### Task instructions
Continue the forum thread below about estimating furnace gas consumption before a heat-pump conversion, starting right after its last sentence.

### Document text
========================================

I can think of three approaches:
#1)
Look at gas consumption over non-heating months (June-Aug) and assume this is average is constant over the year. Then subtract that from annual consumption to arrive at furnace consumption * furnace efficiency = BTU generated.
#2)
I have 18 months of EcoBee run-time data (pic attached from beestat.io) and since it’s a single stage furnace I could extract the furnace run-time data to arrive at an approximate BTU generated (based on specs from furnace when new). I’d probably have to account from the time when the heating call is made to when the burner turns on (power vent & air handler cycles up for ~15 seconds before the burner).
#3)
I have per second electric use data on all circuits including a dedicated one for the power vented hot water tank (Giant Inc PV50) using an Emporia Vue Gen 2. Use this estimate the duration that the gas burner was on.
My intuition tells me that a hot-water tank is probably programmed to turn on the power vent just prior to combustion and for a period of time afterwards. When the tank’s power-vent is on it draws 146.3W. I can’t see the flame on this unit so estimating the pre-post vent run-time is a bit of a guess, I asked Giant but no reply yet.
With this data, I can calculate burner run time X the BTU output consumption per hour / efficiency of the burner, and subtract this from the total gas consumption at the meter to arrive at an estimate of the furnace consumption. Not ideal, not very granular given the meter is monthly but it might work when viewed over the scale of a year
Once I get furnace BTU generation data I’d then have to apply that to heating degree days, etc… I plan to engage an HVAC engineer to help at that stage… my software eng skills only go so far 😛
Does anyone have any experience in this? Other ideas or suggestions?
Or am I over-thinking the risk of doing the heat-pump conversion ahead of; adding exterior continuous insulation, windows/doors, improved attic air/sealing and insulation, basement insulation.
I had hoped to do tackle some of these this summer but we are expecting a 2nd kiddo any day now, so….. priorities shifted… next summer though I have a 4 month paternity leave planned…. we’ll see how much I can take on.
Thank you
Replies
You want this!
https://www.greenbuildingadvisor.com/article/replacing-a-furnace-or-boiler
Should take only a few minutes. Heat loss is linear, so no need to overthink this. DHW will use more BTUs for the same gallons during the winter as the incoming water is colder, but will probably be insignificant.
Thanks Paul,
I had read that article maybe a year ago but I must not have used the right keyword searches to find it today when I looked for a similar question being asked before posting mine. I'll undertake Dana's proposed method and see what I get.
Great point about the incoming cold water temp increasing winter consumption. I have a waste water heat recovery device (pic attached) on the stack for our main shower feeding the shower and then the cold water inlet. It's incredible the difference it makes.

========================================

### Provided data
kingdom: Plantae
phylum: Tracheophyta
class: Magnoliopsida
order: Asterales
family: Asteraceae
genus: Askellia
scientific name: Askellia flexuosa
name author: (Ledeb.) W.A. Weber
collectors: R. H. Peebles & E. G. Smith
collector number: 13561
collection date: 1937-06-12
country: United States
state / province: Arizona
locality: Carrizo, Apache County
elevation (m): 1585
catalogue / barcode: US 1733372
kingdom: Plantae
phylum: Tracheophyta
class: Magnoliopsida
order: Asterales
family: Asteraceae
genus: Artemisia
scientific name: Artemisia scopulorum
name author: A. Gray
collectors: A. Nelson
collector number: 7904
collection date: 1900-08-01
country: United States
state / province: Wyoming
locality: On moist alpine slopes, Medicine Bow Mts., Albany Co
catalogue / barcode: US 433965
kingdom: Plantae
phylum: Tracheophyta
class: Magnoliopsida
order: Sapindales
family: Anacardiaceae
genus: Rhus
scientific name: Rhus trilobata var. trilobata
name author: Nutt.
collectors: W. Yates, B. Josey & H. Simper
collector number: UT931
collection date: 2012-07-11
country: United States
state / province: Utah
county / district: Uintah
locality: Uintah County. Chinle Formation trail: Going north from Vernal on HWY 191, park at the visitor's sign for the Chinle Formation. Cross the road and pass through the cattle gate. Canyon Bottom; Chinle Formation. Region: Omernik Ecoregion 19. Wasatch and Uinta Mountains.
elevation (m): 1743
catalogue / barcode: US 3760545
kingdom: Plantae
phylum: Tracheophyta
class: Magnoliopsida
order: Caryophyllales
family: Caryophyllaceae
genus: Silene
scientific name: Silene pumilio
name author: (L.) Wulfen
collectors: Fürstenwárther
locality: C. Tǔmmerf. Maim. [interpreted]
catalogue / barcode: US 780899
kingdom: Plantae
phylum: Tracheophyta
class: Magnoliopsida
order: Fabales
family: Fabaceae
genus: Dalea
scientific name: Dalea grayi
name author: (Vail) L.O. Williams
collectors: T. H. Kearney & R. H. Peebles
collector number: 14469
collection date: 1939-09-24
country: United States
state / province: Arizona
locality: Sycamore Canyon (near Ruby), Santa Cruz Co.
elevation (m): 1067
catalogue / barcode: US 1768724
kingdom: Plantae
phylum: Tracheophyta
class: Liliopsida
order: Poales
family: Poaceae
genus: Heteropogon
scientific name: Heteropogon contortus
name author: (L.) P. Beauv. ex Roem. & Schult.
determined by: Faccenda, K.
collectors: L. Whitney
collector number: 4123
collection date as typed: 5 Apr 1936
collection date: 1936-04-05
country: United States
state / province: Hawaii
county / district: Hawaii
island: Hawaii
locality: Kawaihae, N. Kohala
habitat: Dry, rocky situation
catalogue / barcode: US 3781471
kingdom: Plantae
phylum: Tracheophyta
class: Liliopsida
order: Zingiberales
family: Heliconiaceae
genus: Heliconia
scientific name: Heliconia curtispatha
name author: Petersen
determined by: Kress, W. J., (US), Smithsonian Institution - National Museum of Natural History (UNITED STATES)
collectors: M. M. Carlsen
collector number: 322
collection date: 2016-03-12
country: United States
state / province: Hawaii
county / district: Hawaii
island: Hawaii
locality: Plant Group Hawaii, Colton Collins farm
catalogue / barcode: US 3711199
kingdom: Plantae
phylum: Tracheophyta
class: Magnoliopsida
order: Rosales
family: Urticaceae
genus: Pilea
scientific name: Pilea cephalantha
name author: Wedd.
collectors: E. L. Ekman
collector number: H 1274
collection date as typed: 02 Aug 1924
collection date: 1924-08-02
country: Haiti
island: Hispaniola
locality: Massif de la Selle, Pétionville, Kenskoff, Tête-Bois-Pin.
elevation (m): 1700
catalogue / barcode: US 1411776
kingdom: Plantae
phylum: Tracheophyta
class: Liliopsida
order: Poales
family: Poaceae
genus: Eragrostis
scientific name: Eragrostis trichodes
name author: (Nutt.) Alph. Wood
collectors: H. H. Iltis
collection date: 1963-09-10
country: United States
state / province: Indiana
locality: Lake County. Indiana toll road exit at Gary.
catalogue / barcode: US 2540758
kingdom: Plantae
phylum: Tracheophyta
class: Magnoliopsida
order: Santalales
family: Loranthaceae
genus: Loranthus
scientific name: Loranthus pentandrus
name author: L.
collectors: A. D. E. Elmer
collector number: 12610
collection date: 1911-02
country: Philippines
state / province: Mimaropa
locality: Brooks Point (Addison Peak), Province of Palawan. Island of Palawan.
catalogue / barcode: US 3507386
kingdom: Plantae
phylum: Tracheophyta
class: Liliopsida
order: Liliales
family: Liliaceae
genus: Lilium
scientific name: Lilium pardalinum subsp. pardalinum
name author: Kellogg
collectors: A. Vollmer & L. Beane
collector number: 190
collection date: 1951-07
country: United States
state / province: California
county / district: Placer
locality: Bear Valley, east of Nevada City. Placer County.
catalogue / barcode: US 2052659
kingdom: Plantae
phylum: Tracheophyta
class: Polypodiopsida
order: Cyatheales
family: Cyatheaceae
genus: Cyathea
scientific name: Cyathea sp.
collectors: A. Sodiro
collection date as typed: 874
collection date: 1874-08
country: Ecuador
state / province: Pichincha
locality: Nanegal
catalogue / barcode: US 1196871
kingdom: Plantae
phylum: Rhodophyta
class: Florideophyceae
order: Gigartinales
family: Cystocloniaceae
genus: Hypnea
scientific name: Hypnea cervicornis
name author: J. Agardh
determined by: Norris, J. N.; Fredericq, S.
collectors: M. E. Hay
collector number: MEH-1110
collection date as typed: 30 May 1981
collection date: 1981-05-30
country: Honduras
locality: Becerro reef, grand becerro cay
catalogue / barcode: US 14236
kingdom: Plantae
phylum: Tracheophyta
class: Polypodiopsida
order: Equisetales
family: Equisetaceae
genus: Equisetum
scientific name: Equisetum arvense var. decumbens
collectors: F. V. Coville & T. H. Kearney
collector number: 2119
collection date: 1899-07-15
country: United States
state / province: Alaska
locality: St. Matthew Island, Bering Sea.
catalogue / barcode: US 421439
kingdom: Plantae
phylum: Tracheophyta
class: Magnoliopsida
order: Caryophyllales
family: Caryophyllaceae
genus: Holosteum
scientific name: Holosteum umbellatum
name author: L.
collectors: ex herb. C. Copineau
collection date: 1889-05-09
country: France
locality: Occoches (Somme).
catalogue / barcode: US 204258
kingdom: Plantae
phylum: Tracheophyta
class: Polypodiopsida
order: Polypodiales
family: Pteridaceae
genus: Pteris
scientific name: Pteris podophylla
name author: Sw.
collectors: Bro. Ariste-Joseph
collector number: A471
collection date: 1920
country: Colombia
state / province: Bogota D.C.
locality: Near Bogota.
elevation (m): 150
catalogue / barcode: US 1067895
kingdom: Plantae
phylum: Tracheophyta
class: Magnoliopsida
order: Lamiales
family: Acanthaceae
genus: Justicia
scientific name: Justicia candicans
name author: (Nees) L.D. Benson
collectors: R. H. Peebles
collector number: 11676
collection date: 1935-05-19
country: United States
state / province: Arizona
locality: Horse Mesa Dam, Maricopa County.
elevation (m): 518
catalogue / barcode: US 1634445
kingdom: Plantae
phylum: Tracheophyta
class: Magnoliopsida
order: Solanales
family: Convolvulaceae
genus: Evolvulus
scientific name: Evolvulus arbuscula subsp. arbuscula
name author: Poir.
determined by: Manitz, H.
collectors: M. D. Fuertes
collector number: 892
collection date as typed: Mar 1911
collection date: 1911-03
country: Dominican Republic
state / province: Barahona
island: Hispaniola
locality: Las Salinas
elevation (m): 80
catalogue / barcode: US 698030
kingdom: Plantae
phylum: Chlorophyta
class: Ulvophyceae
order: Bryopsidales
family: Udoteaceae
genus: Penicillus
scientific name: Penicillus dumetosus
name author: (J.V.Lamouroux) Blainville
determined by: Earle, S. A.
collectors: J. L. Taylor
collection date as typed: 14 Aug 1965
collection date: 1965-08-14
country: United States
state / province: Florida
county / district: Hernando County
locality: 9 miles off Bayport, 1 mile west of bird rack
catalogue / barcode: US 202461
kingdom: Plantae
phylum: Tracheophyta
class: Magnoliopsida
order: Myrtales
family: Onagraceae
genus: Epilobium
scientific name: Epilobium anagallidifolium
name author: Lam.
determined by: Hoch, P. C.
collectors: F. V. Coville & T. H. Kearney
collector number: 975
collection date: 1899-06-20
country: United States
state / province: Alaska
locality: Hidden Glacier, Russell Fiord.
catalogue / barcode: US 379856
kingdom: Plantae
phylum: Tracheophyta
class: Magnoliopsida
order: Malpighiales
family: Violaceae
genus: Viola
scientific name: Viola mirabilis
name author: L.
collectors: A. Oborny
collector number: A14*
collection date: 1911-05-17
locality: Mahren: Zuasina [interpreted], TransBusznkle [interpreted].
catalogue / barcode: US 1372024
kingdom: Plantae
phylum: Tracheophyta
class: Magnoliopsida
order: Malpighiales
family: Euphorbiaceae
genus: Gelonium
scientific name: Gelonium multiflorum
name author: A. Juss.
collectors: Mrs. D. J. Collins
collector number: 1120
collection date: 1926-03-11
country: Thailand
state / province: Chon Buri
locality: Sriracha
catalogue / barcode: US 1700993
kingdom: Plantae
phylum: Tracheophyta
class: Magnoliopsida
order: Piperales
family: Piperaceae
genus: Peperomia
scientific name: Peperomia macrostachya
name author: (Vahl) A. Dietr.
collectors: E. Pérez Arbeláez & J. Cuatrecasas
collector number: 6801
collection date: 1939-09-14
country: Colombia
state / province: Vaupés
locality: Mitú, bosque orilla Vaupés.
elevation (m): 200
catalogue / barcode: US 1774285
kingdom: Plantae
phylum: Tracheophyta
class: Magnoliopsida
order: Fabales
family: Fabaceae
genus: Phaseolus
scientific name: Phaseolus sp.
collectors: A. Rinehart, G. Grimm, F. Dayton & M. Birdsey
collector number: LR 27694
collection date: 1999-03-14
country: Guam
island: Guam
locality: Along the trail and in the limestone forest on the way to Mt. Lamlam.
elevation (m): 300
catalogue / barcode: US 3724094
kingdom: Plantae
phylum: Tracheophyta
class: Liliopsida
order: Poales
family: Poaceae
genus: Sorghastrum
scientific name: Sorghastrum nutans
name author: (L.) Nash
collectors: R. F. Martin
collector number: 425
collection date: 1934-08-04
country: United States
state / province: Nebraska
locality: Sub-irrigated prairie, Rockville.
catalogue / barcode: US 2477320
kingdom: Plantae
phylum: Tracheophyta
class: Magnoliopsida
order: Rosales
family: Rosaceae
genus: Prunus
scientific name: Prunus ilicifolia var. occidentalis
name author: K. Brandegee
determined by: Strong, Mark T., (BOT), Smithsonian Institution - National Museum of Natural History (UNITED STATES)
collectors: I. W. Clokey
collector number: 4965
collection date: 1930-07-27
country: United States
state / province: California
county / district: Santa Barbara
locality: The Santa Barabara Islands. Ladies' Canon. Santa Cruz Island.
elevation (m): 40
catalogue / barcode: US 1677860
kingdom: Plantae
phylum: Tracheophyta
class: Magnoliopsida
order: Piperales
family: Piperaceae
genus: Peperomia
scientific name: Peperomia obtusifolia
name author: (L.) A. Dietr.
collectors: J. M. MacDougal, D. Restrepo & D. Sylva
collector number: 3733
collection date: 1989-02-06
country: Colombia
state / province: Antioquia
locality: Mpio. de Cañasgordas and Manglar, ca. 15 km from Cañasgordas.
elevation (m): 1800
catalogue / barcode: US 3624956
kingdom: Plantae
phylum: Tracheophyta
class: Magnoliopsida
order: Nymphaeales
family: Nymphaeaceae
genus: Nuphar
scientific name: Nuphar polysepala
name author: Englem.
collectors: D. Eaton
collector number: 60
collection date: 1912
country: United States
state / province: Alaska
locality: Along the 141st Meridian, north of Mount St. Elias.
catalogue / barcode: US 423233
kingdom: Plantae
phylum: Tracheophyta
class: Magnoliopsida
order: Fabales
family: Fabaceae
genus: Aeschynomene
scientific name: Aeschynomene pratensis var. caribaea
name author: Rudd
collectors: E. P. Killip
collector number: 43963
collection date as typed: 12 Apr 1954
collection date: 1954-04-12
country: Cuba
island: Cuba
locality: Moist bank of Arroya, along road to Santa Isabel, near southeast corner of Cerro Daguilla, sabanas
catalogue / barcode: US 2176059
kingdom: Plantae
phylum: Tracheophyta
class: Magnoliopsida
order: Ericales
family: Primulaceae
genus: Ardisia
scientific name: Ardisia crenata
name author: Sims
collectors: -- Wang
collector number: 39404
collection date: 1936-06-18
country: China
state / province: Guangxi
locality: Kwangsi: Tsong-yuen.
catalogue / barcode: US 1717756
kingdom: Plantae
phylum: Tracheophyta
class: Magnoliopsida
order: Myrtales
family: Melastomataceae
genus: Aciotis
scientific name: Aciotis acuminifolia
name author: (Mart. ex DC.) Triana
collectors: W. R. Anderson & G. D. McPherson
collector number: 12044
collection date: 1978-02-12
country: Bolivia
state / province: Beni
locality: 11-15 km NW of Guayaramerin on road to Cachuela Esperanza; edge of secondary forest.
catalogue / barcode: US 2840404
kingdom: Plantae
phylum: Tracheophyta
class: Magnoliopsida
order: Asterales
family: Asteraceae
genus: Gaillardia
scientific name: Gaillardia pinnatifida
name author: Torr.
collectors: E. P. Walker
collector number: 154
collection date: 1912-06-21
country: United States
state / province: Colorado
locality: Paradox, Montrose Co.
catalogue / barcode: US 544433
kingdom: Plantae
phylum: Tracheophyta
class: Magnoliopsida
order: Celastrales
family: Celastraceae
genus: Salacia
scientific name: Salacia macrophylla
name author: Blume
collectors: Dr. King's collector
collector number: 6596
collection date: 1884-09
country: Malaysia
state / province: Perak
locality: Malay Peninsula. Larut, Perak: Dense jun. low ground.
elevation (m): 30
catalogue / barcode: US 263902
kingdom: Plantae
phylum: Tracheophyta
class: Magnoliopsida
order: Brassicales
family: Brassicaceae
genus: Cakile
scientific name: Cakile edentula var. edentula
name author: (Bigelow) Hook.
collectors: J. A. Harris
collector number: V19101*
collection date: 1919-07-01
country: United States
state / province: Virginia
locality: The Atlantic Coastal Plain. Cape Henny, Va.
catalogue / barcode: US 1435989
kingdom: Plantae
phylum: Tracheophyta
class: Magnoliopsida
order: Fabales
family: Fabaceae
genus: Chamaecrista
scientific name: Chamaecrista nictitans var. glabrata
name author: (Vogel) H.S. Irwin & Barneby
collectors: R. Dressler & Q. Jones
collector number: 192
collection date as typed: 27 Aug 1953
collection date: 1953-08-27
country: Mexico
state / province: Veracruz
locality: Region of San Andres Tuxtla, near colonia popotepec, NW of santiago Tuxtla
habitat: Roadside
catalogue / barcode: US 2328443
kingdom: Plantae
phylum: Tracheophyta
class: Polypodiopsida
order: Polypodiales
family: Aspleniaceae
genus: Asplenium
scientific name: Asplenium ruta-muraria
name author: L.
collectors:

========================================

### Answer to this task
In the article you sent by Dana he writes:
"If the same heating fuel is also used for domestic hot water, this calculation method exaggerates the implied load numbers, since some of that fuel was used by the water heater and sent down the drain. But some of the space heating came via solar gains that would reduce the implied load numbers. These errors tend to balance each other out to a greater or lesser degree."
If we were to switch the hot water to another energy source the house would still have the same solar gains which would reduce the space heating energy needs. Perhaps he is saying that the solar heating gains are near equivalent (at certain latitudes/homes) to the energy consumed by a hot water tank on the same fuel meter as the furnace?
Amazing, I think the waste heat recovery pipes are incredible. I'm glad it's going so well.
Roughly how many therms (or whatever units) of gas did your house use last year? Dana's point is that this method is an estimation which is more accurate and quicker than other options while simultaneously not having to be perfect. Furnaces and heat pumps don't come in infinite sizes, so getting close is good enough.
I would do all three methods and see how closely they agree.
Total meter based consumption for the past 12 months is 2900 m3 of natural gas, and if I am converting it right that works out to 102.37 MMBTU.
Summer hot water tank consumption appears to be ~90 m3 / month. Keeping in mind that they only read the meter every 2 months I take the seasonal values with a bit of a grain of salt. If we stick with gas this winter I plan to do weekly meter readings manually and ideally ditch the gas hot water tank before winter.
So a rough estimate from the bills alone for the furnace is 1820 m3 or 64.25 MMBTU.
Attached are some screenshots from the gas company showing consumption & Degree Heating Days.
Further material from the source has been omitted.